In the words of Robert Hensel, “there is no greater disability in society than the inability to see a person as more”.
Malta’s first ministry dedicated to inclusion and social well-being strives to ensure that the potential and skills of persons with disability are maximised so that they can reach their ultimate life goals and dreams.
In ensuring that disability rights policy is not treated as mere social policy but, rather, equality policy, the government has embarked upon a reform agenda which will reach its culmination this year.
From a legislative point of view, after intense work with all stakeholders, the draft of the United Nations Convention on the Rights of Persons with Disabilities will be launched for public consultation.
This is an ambitious step that will make the substance of the convention directly enforceable in Maltese law, which is an approach far more ambitious than that adopted by other countries.
Concurrently, proper implementation structures based on best practice models will also be set up. This shall also set in motion amendments to the Equal Opportunities Act, which will also ensure that the relevant structures are in place for persons to be able to gain access to justice under the convention.
Also, the Commission for the Rights of Persons with Disability (CRPD) will be bolstered through the strengthening of its enforcement arm.
Following the government’s electoral manifesto pledge, this ministry shall also be launching Malta’s 2021-2030 National Disability Strategy, which shall further take into account local and international developments. This strategy shall also lead to a National Autism Strategy for the same period, something that has been worked on for some time.
To ensure the independence and empowerment of persons with disability, this ministry is also prioritising the Personal Autonomy Act.
This law will ensure that the will and preferences of persons with intellectual disabilities are respected through a system of supported co-decision-making.
Furthermore, linked legislation ensuring the protection of adults in situations of vulnerability will provide mechanisms to cut down on abusive practices where hate crimes are criminalised, prosecuted and sanctioned, thanks to amendments being introduced to the Criminal Code.
The provision of services has gone beyond offering a space where persons with a disability can go to a day centre to merely spend hours being taken care of- Julia Farrugia Portelli
The different meetings being held with various stakeholders working in the disability field is showing the ever-increasing need to ensure sustainable systems whereby independent living includes access to necessary structures and services. Community services offered by Aġenzija Sapport will be strengthened and intensive work is being undertaken to ensure better access to insurance for those persons with disabilities.

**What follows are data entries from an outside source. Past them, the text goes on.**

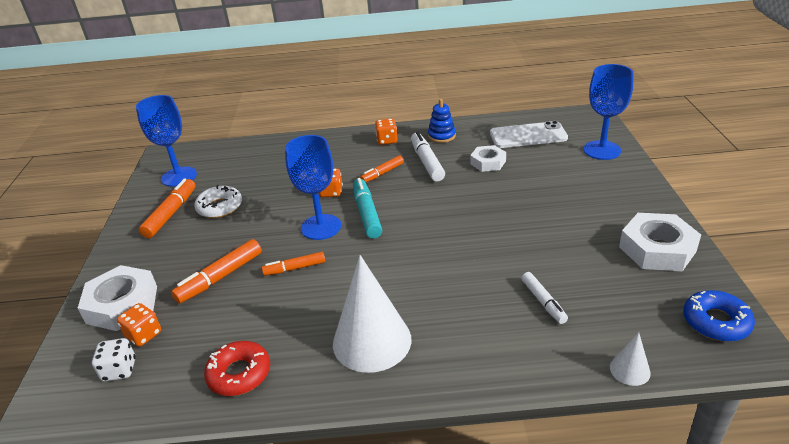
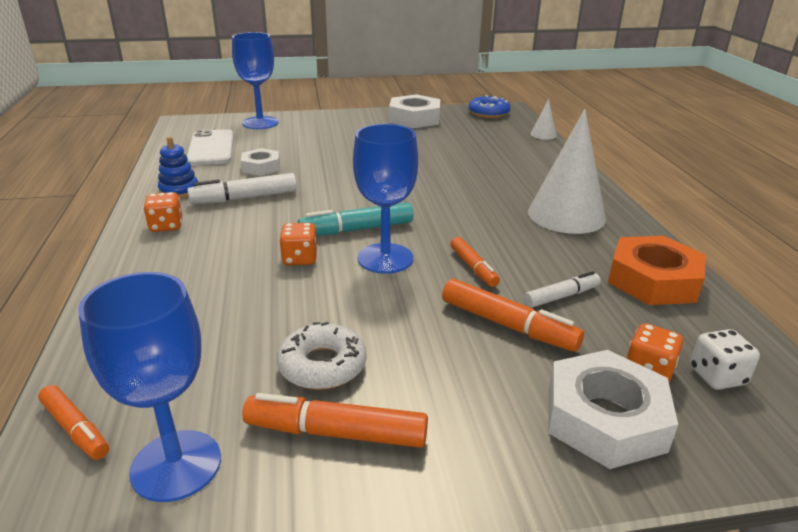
camera: 100 degrees left, 5 degrees down
(239, 374) = (653, 280): red donut -> orange nut
(382, 173) = (261, 225): orange marker -> orange marker (75, 429)
(543, 302) = (487, 153): white marker -> white marker (561, 296)

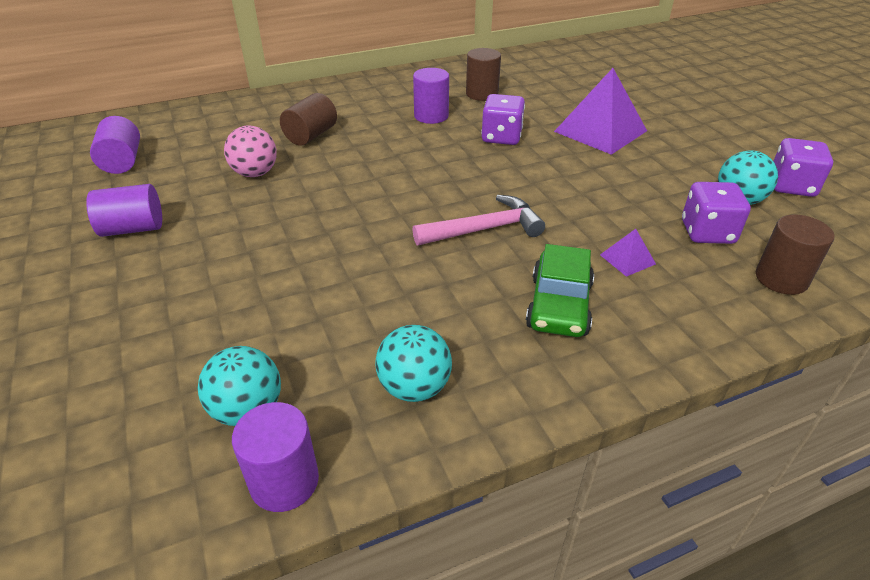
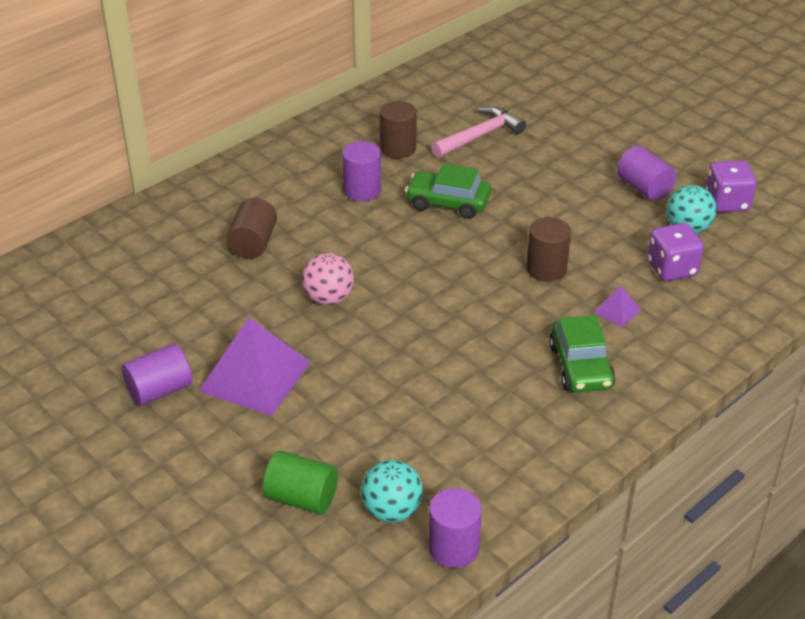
camera: 20 degrees left, 0 degrees up
(122, 162) = (77, 321): purple cylinder -> purple cylinder (644, 188)
(167, 366) = (301, 498): none -> green cylinder
(255, 173) = (230, 302): pink ball -> pink ball (328, 298)
(414, 387) = (505, 460): turquoise ball -> none
(484, 229) = (485, 311): pink hammer -> pink hammer (480, 136)
(501, 137) = (448, 203): purple dice -> green car
(600, 131) = (539, 173): purple pyramid -> purple pyramid (255, 376)
(781, 279) = (740, 299): brown cylinder -> brown cylinder (546, 269)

The provision of services has gone beyond offering a space where persons with a disability can go to a day centre to merely spend hours being taken care of.
The services have moved from providing care to helping skills develop through active support and facilitating self-advocacy and inclusion through individual support programmes set by a multidisciplinary team of professionals.
Families are an important element and, by providing the necessary support, persons with a disability can continue to thrive within the community, thus also reducing the need to move on to residential settings, albeit this is still a need for some.
Community services have been strengthened on various levels across the years and persons with a disability and their families are now being supported in accessing funding to make it easier for them to engage a carer of their choice.
Assistance is also being provided concerning assessments, guidance and funding that allows them to purchase assistive specialised equipment that is not provided by the state; and specialised assessments, training and exemptions if they opt to have their own means of modified transport.
Families, which include both parents/legal guardians and siblings, are offered support given that, in our culture, the extended family still plays an important role. Respite services have, thus, been strengthened and so have partnerships with the private sector and non-governmental organisations.
This is also complemented by continuous inter-ministerial collaborations to ensure that services and policies are developed in a more strategic manner. An example is the National Children’s Screening Strategy being formulated by the recently announced inter-ministerial group. For the first time, this will officially integrate the social, medical and educational elements when it comes to services and support for children.
As the ministry tasked with inclusion and social well-being, such initiatives will be foremost in the National Strategy for Social Well-being. This strategy is aiming to continue putting Malta at the forefront in the overhaul of its systems and practices in ensuring that the voices of the most vulnerable persons in society, particularly persons with a disability, are given the importance they deserve.
In its first few months from its inception, this ministry has truly endorsed the mantra echoed in the UN Convention on the Rights of Persons with Disabilities, “Nothing about Us, Without Us”, and shall be seeing that, through its initiatives, this is implemented in practice to truly lead to inclusion and the well-being of those most vulnerable.
Julia Farrugia Portelli is Minister for Inclusion and Social Well-being.